§ Exercise: Please pull out every line in the records below that contains the string "chart". Treat uppercase and lowercase letters as different.

§ Records provided:
--------------------------------------------------
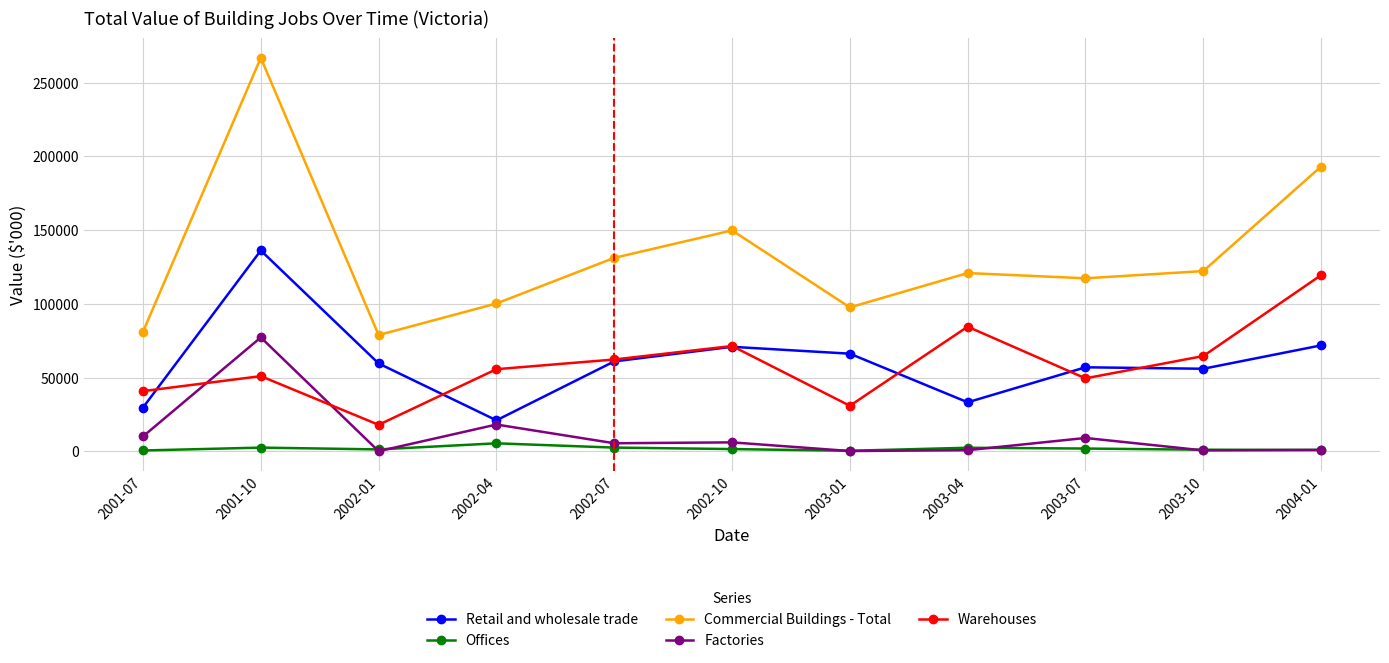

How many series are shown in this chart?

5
--------------------------------------------------
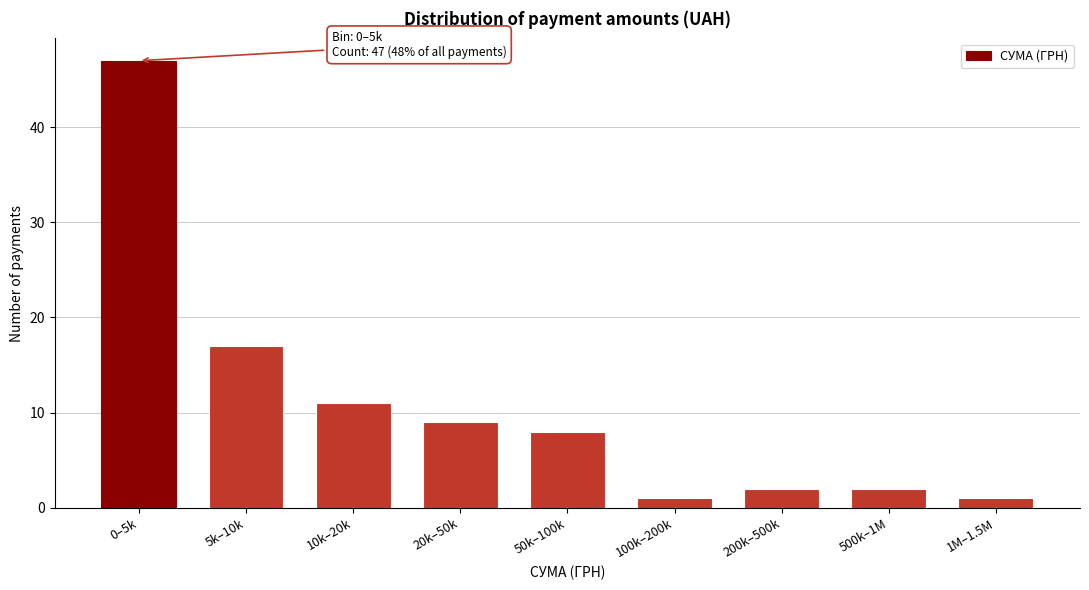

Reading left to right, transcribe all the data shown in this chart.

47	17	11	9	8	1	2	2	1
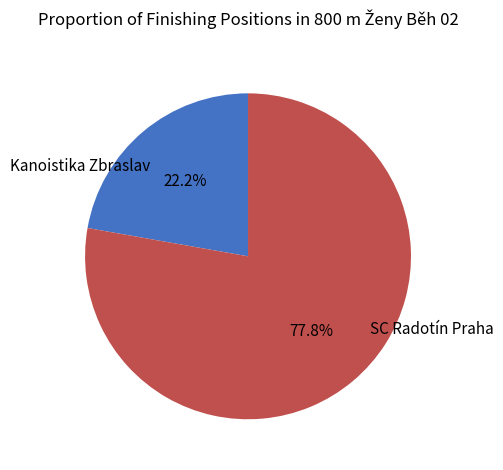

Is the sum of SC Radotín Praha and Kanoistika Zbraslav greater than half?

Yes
--------------------------------------------------
§ Written response:
How many series are shown in this chart?
Reading left to right, transcribe all the data shown in this chart.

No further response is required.